Work instructions >>
1. Write out the part of the email security passage between "First and simplest" and "longer in effect.", inclusive.
2. Answer these questions from the email security passage:
(a) What technique does the passage say a scammer uses to make a message appear to come from a different address?
(b) What does the passage say HTTPS uses to scramble the webpage and all traffic?
(c) What two competing standards for securing email communications does the passage name?
3. Carry on the email security passage from the point where it stops.

Text shown >>
Email is not secure... I have written on this before. Many will falsely believe that Email is secure enough to use it to sign up to services with and that emails come from who they claim to have come from. This is a false sense of security that leads to a vast array of issues which less-than-honest actors will take advantage of.
First and simplest solution to this issue is to assume that Email is insecure and easily "spoofed". What I mean by this is that spoofing is a technique that - among other thing - is used to trivially alter the appearance of the message. In this way, a scammer can pretend to come from a different address by "spoofing" the email header to appear like the message is coming from someone else. Email was never designed to be secure, it simply was not intended to be used for security when it was invented. As such one must always assume that Emails can be trivially altered and faked with minimal effort. Once this assumption is made then one will be harder to scam since the usual scams will become obvious once the false assumption of security is no longer in effect.
Second and more secure option is to use a very old and very strong technology to protect email the same way we protect websites. HTTPS (the lock in the corner of the browser's window) uses something called strong cryptography to mathematically scramble the webpage and all traffic so that only you and the website can understand it. The technology works very effectively, and in the case of websites is totally transparent to the user so that the user does not need to understand anything about cryptography to make this work. Something similar exists for email. There are two competing standards for securing email communications, they are called S/MIME and OpenPGP. While S/MIME has one advantage over OpenPGP, it has many disadvantages that make OpenPGP far more suited to fill this roll.

Stored records >>
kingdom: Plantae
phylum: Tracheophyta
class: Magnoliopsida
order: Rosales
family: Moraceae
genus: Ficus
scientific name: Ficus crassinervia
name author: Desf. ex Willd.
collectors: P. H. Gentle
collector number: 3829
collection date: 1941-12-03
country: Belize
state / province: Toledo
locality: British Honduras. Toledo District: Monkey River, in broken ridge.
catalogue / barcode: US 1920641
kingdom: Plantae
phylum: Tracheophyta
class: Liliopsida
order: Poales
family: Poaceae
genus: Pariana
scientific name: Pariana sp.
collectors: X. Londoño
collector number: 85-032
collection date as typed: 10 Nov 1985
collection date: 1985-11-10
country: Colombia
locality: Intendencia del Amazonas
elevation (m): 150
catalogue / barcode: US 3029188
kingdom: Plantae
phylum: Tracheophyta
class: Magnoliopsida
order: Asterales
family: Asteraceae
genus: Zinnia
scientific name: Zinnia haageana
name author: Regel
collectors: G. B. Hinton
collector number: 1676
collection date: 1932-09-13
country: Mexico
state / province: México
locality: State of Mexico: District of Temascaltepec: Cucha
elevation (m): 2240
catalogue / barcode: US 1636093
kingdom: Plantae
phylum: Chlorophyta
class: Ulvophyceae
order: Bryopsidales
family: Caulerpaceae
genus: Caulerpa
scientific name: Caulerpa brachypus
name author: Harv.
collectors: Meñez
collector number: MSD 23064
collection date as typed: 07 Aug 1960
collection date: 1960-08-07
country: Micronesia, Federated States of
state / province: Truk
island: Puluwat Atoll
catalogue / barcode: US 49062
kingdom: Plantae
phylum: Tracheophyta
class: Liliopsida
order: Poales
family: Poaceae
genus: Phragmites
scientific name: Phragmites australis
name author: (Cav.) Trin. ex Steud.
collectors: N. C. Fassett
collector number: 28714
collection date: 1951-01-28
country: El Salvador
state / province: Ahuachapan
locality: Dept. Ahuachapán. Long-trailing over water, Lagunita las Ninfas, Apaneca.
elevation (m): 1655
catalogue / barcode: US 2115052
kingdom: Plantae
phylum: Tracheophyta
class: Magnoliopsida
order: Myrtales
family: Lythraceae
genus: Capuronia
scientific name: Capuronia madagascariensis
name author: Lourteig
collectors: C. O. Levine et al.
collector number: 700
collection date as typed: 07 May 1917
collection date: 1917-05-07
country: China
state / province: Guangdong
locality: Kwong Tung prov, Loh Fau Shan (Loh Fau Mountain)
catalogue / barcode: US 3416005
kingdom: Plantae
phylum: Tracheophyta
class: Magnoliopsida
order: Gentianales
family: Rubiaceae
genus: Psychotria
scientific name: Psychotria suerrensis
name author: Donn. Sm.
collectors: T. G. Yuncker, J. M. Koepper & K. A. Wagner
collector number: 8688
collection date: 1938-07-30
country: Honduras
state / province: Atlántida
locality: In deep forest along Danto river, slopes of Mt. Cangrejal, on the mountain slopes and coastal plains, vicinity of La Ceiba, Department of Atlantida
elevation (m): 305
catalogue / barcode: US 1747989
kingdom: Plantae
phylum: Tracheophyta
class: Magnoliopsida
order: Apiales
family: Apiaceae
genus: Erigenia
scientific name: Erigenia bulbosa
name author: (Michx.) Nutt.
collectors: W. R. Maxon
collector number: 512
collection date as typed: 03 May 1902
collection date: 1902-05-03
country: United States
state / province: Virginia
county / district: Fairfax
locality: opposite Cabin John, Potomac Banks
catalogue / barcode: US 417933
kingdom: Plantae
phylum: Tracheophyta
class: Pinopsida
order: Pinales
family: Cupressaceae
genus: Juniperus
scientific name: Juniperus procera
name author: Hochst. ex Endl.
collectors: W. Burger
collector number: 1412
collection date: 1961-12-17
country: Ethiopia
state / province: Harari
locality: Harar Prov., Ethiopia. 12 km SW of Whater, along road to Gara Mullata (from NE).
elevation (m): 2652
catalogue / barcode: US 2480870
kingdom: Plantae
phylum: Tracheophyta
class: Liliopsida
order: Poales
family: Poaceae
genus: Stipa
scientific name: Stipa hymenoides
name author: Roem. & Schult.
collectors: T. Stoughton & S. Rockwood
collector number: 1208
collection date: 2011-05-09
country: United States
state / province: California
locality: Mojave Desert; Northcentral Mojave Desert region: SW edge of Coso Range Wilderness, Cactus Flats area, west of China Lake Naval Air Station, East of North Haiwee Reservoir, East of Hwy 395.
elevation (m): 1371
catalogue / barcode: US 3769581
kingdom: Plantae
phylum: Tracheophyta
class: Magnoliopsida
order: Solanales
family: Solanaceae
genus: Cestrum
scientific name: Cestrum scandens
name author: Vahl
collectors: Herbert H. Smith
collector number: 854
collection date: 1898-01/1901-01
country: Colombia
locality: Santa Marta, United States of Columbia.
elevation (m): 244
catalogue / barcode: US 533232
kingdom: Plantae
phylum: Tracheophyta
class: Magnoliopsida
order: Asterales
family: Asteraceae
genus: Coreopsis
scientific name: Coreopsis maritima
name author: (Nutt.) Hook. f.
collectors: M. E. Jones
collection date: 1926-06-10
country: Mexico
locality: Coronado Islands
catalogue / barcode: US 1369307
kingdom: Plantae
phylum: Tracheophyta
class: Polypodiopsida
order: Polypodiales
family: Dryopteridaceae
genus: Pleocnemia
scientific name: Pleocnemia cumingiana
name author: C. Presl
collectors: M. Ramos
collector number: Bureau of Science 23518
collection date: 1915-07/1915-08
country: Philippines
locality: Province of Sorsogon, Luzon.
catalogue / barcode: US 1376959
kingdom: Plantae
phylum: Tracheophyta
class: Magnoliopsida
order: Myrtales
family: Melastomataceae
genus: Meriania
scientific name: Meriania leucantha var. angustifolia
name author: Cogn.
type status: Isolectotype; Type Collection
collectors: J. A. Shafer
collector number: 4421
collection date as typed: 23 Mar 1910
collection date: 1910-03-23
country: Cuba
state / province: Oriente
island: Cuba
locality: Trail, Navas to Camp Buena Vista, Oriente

Outputs by task >>
1.
First and simplest solution to this issue is to assume that Email is insecure and easily "spoofed". What I mean by this is that spoofing is a technique that - among other thing - is used to trivially alter the appearance of the message. In this way, a scammer can pretend to come from a different address by "spoofing" the email header to appear like the message is coming from someone else. Email was never designed to be secure, it simply was not intended to be used for security when it was invented. As such one must always assume that Emails can be trivially altered and faked with minimal effort. Once this assumption is made then one will be harder to scam since the usual scams will become obvious once the false assumption of security is no longer in effect.

2.
(a) Spoofing the email header.
(b) Strong cryptography.
(c) S/MIME and OpenPGP.

3.
What OpenPGP does is it outlines a common "language" of sorts that several different programs can understand and utilize. OpenPGP relies on the concept of keys. To protect data and/or identities there must be something that you know or that you have that no other person has access to. This is called the "key". When an OpenPGP compatible program generates a key it takes some random numbers and runs them through some fancy math equations that create a set of two large numbers. One of these numbers is the "public key" and the other is the "private key". How this works is people publish and share the public key which is mathematically linked to the private key which they keep secret. Sending a message works by encrypting some data with someone's public key, because the keys are linked only the private key can decrypt the data and no one can reverse to process to figure out the private key... at least not in any kind of meaningful timescale (less than ten thousand years).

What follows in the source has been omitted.